23.8.08

Pais e filhos



«(...) O nosso relacionamento era bom, se bem que moldado por um certo acanhamento; por vezes tinha a sensação de que ele me lia os mais íntimos pensamentos, que me prescrutava sem ter de me fazer perguntas. Na altura em que ele ainda era vivo pensava ser muito diferente dele, embora me agradassem, talvez em demasia, as mulheres com quem se passeava. Acho que, nesse particular mundano, tínhamos gostos muito semelhantes. Cheguei mesmo a sentir um vago ciúme da maneira pela qual as minhas amigas o olhavam e falavam dele.

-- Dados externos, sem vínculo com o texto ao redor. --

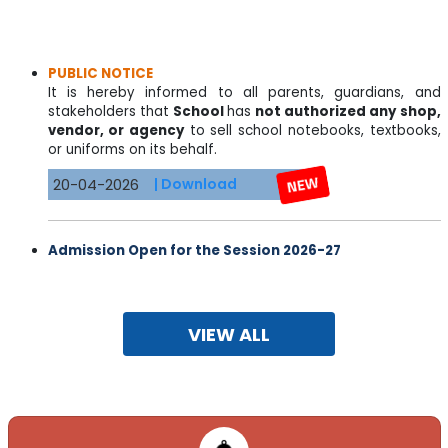
PUBLIC NOTICE
It is hereby informed to all parents, guardians, and
stakeholders that
School
has
not authorized any shop,
vendor, or agency
to sell school notebooks, textbooks,
or uniforms on its behalf.
20-04-2026
| Download
Admission Open for the Session 2026-27
Limited sheets are available for all classes
NUR.-IX & XI (Science , Commerce & Humanities)
09-03-2026
| Download
VIEW ALL
DAV SARDAR PATEL PUBLIC SCHOOL
PPGCL, BARA, PRAYAGRAJ, UTTAR PRADESH-212107
07-03-2022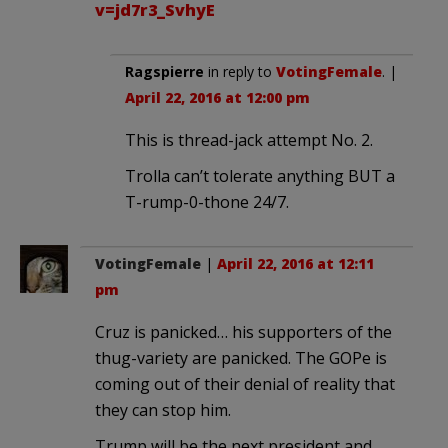
v=jd7r3_SvhyE
Ragspierre
in reply to
VotingFemale
. |
April 22, 2016 at 12:00 pm
This is thread-jack attempt No. 2.
Trolla can’t tolerate anything BUT a
T-rump-0-thone 24/7.
VotingFemale
|
April 22, 2016 at 12:11
pm
Cruz is panicked… his supporters of the
thug-variety are panicked. The GOPe is
coming out of their denial of reality that
they can stop him.
Trump will be the next president and,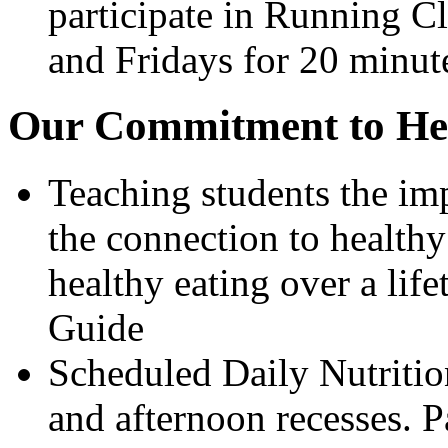
participate in Running 
and Fridays for 20 minut
Our Commitment to Hea
Teaching students the im
the connection to healthy
healthy eating over a li
Guide
Scheduled Daily Nutriti
and afternoon recesses. P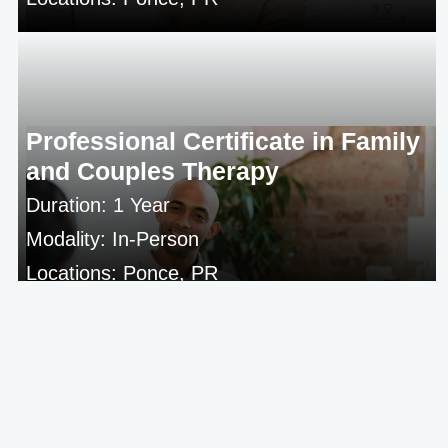
Professional Certificate in Family
and Couples Therapy
Duration: 1 Year
Modality: In-Person
Locations: Ponce, PR
Campus
Students
Resources
Resources
For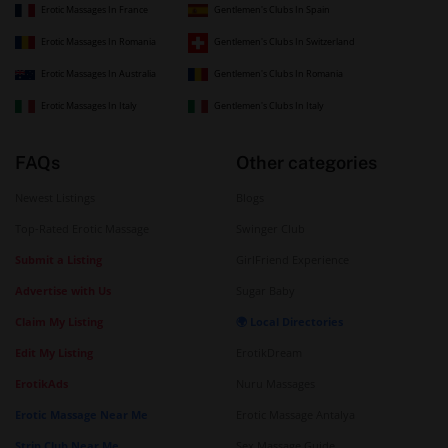
Erotic Massages In France
Gentlemen's Clubs In Spain
Erotic Massages In Romania
Gentlemen's Clubs In Switzerland
Erotic Massages In Australia
Gentlemen's Clubs In Romania
Erotic Massages In Italy
Gentlemen's Clubs In Italy
FAQs
Other categories
Newest Listings
Blogs
Top-Rated Erotic Massage
Swinger Club
Submit a Listing
GirlFriend Experience
Advertise with Us
Sugar Baby
Claim My Listing
🌍 Local Directories
Edit My Listing
ErotikDream
ErotikAds
Nuru Massages
Erotic Massage Near Me
Erotic Massage Antalya
Strip Club Near Me
Sex Massage Guide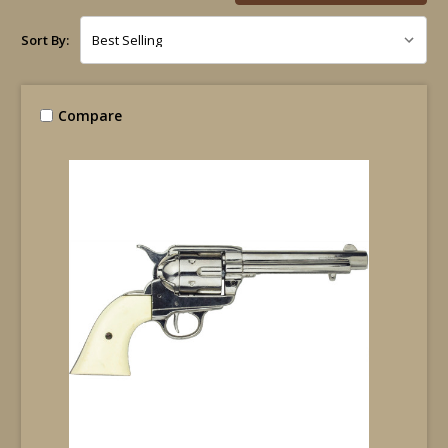
Sort By:
Compare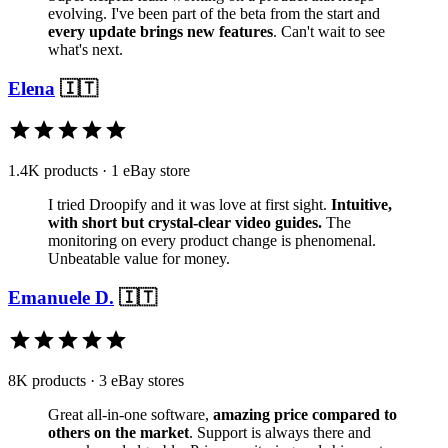
evolving. I've been part of the beta from the start and
every update brings new features
. Can't wait to see
what's next.
Elena
🇮🇹
1.4K products · 1 eBay store
I tried Droopify and it was love at first sight.
Intuitive,
with short but crystal-clear video guides.
The
monitoring on every product change is phenomenal.
Unbeatable value for money.
Emanuele D.
🇮🇹
8K products · 3 eBay stores
Great all-in-one software,
amazing price compared to
others on the market
. Support is always there and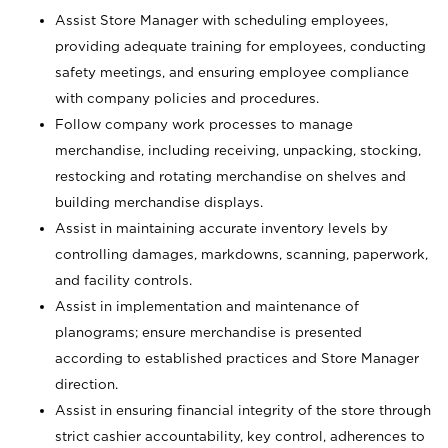
Assist Store Manager with scheduling employees,
providing adequate training for employees, conducting
safety meetings, and ensuring employee compliance
with company policies and procedures.
Follow company work processes to manage
merchandise, including receiving, unpacking, stocking,
restocking and rotating merchandise on shelves and
building merchandise displays.
Assist in maintaining accurate inventory levels by
controlling damages, markdowns, scanning, paperwork,
and facility controls.
Assist in implementation and maintenance of
planograms; ensure merchandise is presented
according to established practices and Store Manager
direction.
Assist in ensuring financial integrity of the store through
strict cashier accountability, key control, adherences to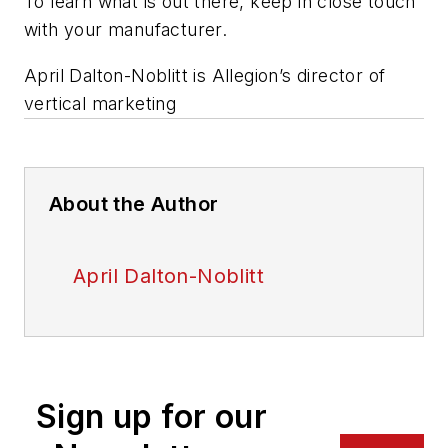
To learn what is out there, keep in close touch
with your manufacturer.
April Dalton-Noblitt is Allegion’s director of
vertical marketing
About the Author
April Dalton-Noblitt
Sign up for our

Médico, trabalhava muito, tinha-se especializado em psiquiatria na Inglaterra e, aparentemente, gostava da profissão, embora com ela ganhasse imenso dinheiro, coisa que era contrária aos seus princípios marxistas. Austero, não era dado a falas brejeiras mas, quando dizia algo, as suas palavras faziam sentido e elucidavam qualquer conversa.

Gostava de tratar doentes com depressões. Estava convecido de que a grande maioria destas tinha na sua génese repressões sexuais (foi por intermédio dele que me interessei por William Reich), associadas, dizia, a carências afectivas que remontavam ao ventre materno.

Quando a minha mãe morreu começou a ter mais namoros e a passar fins-de-semana fora com maior frequência, tendo aparecido um dia em casa com uma mulher bela que parecia muito interessada por ele. Mas, talvez por causa da consciência que tinha da loucura, não parecia levá-la a sério, o que a mim me perturbava muito.

Afinal, contrariamente ao que vagamente se chegou a recear no círculo mais fechado da família, de morrer com um problema cardíaco, veio súbita e estupidamente a falecer num acidente de automóvel, quando ia para clínica, como sempre fizera todos os dias, numa estrada que conhecia de olhos fechados, ao derrapar numa mancha de óleo e embater num camião de 10 toneladas. (...)»

A partir de um rascunho deitado fora por José Dias Ferro, homem de quem me orgulho de ser filho.